The place was truly a bird-lover’s dream, from grey-headed kites and longneck terns to various egrets and the beautiful black collared hawk.
In all, we spotted over 200 different bird species during our week in Peru.
After a much-needed afternoon siesta, we loaded back onto the skiffs for our first trek into one of the Amazon’s many tributaries, the Yarapa River.
At this point, we began to realize how far from “civilization” we’d gone.
There were no other commercial boats to be found; only the occasional fisherman in a dugout canoe. And the river‘s water was as still and reflective as mirrored glass.
Amazon River Piranha Fishing
Later that night our naturalist guide, Usiel, tied the skiff to an amazingly colorful pink-and-green tree for our evening adventure in Amazon River piranha fishing.
What do piranhas eat? We were shocked to learn that the most effective Piranha bait is… chicken!
The process of piranha fishing is very simple. You skewer a piece of raw chicken onto a hooked line attached to a thin pole (no reel involved), then wait for the toothy suckers to bite.
Our new friend Cindy quickly proved a piranha fishing pro, pulling in five red belly piranha in fairly rapid succession.
Mary and I only caught two to three each but were thrilled by the experience.
It included lots of near misses and a few piranha flopping around the boat after they managed to wiggle off the hooks.
Here, Usiel gives us a closeup look at the sharp piranha teeth that have earned the small fish such a fearsome reputation.
How Big do Piranhas Get?
Found throughout the Peruvian Amazon basin and other parts of South America, these omnivores average 5.5 to 10.25 inches in length, though specimens up to 17 inches have been reported.
Their mythological reputation as ferocious predators who hunt in schools is somewhat unfounded.
Research has proven them to be timid opportunists who school, not in order to hunt, but for protection from predators such as caimans and dolphins.
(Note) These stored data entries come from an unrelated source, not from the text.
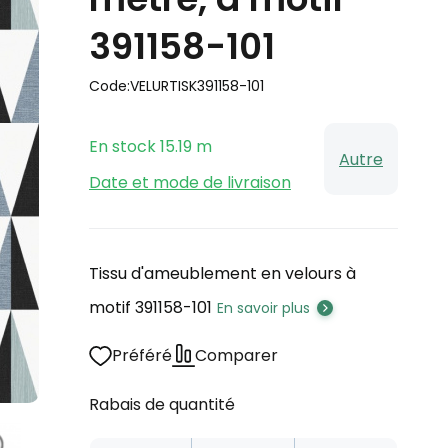
391158-101
Code:
VELURTISK391158-101
En stock
15.19
m
Autre
Date et mode de livraison
Tissu d'ameublement en velours à
motif 391158-101
En savoir plus
Préféré
Comparer
Rabais de quantité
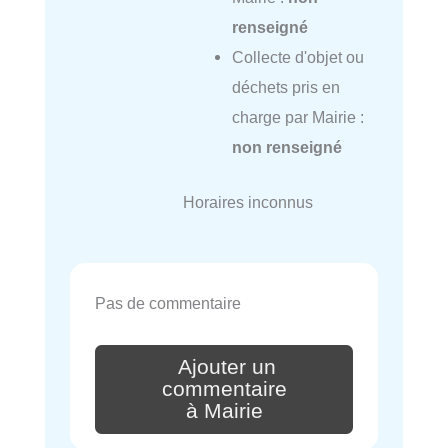
renseigné
Collecte d'objet ou
déchets pris en
charge par Mairie :
non renseigné
Horaires inconnus
Pas de commentaire
Ajouter un
commentaire
à Mairie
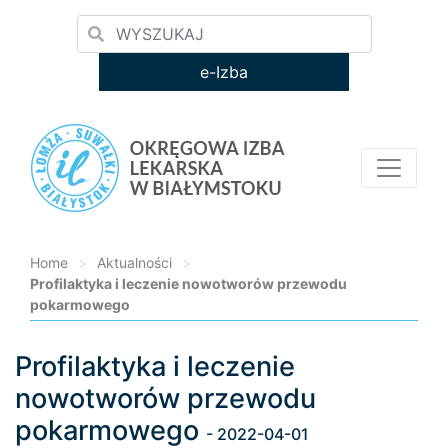
e-Izba
Home
>
Aktualności
>
Profilaktyka i leczenie nowotworów przewodu
pokarmowego
Profilaktyka i leczenie
Loading...
nowotworów przewodu
pokarmowego
- 2022-04-01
But, as we saw from the ones we caught, they will resort to cannibalism if the opportunity arises.
In the end, our group caught dozens of piranhas in an hour.
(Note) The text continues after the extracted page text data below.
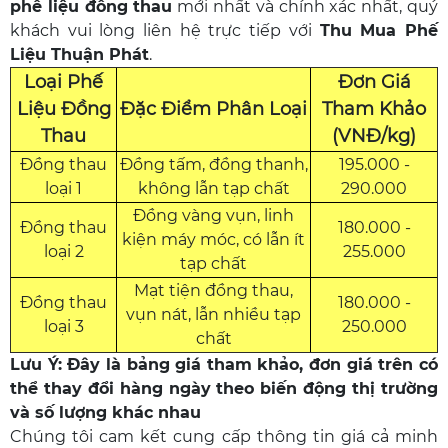
phế liệu đồng thau
mới nhất và chính xác nhất, quý
khách vui lòng liên hệ trực tiếp với
Thu Mua Phế
Liệu Thuận Phát
.
Loại Phế
Đơn Giá
Liệu Đồng
Đặc Điểm Phân Loại
Tham Khảo
Thau
(VNĐ/kg)
Đồng thau
Đồng tấm, đồng thanh,
195.000 -
loại 1
không lẫn tạp chất
290.000
Đồng vàng vụn, linh
Đồng thau
180.000 -
kiện máy móc, có lẫn ít
loại 2
255.000
tạp chất
Mạt tiện đồng thau,
Đồng thau
180.000 -
vụn nát, lẫn nhiều tạp
loại 3
250.000
chất
Lưu Ý: Đây là bảng giá tham khảo, đơn giá trên có
thể thay đổi hàng ngày theo biến động thị trường
và số lượng khác nhau
Chúng tôi cam kết cung cấp thông tin giá cả minh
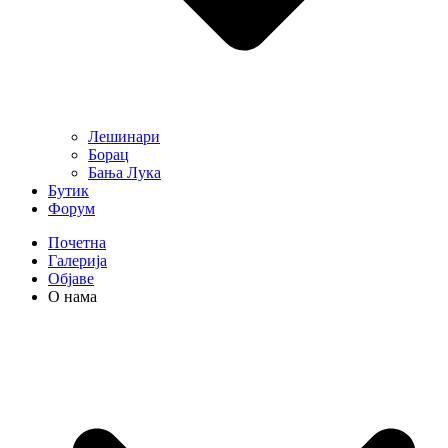
Лешинари
Борац
Бања Лука
Бутик
Форум
Почетна
Галерија
Објаве
О нама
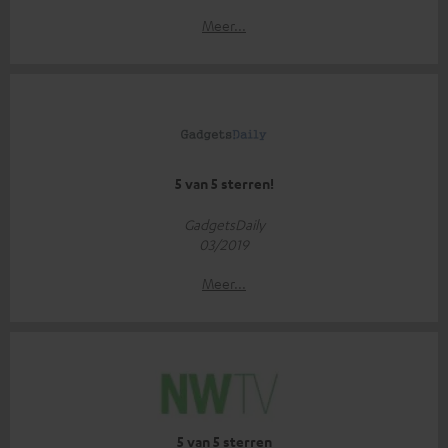
Meer...
5 van 5 sterren!
GadgetsDaily
03/2019
Meer...
5 van 5 sterren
Their reddish-orange bellies made them as beautiful as they are dangerous: Many a local fisherman (who catch them for subsistence) bears the scars of piranha teen when handling the local fish.
Fortunately, we escaped unscathed.
What Does Piranha Taste Like?
That night we were treated to an unexpected surprise that became our favorite nightly ritual.
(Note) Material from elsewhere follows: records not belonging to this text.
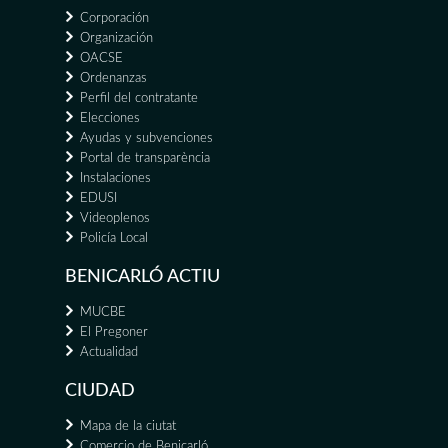
Corporación
Organización
OACSE
Ordenanzas
Perfil del contratante
Elecciones
Ayudas y subvenciones
Portal de transparència
Instalaciones
EDUSI
Videoplenos
Policía Local
BENICARLÓ ACTIU
MUCBE
El Pregoner
Actualidad
CIUDAD
Mapa de la ciutat
Comercio de Benicarló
Every evening at 6:30, our naturalist guides Usiel (drums) and Johnny Balarezo Malatesta (maracas) would join members of the ship’s crew to form a band.
In a running joke, the name of the band changed every night to reflect something that had happened that day.
The music they played veered from traditional Peruvian folk music to American rock ‘n’ roll played on Peruvian instruments such as pan flute and charango.
Immediately afterward, they rang the bell calling us to dinner. Everyone got excited as bar/kitchen manager Charlie (a.k.a. Carlito) brought out a platter stacked with our fried piranha that we caught earlier that day.
So what does piranha taste like? Honestly, piranha meat tastes very similar to any other light, flaky, white fish, albeit slightly bony overall.
But the tender bits of meat were moist and succulent, and perhaps took on an added bit of tastiness because we knew we’d worked for our supper.
It was tough to go back to our room at the end of the night after a day filled with fun and excitement.
But after the sun went down and the Amazon’s notoriously nasty bugs came out (more on that later), we welcomed the cooling blast of air conditioning and the comfort of our cozy beds.
We had been up for over 14 hours at that point, and we knew we’d have to be up bright and early for day 2 of our incredible adventure in the Amazon in Peru.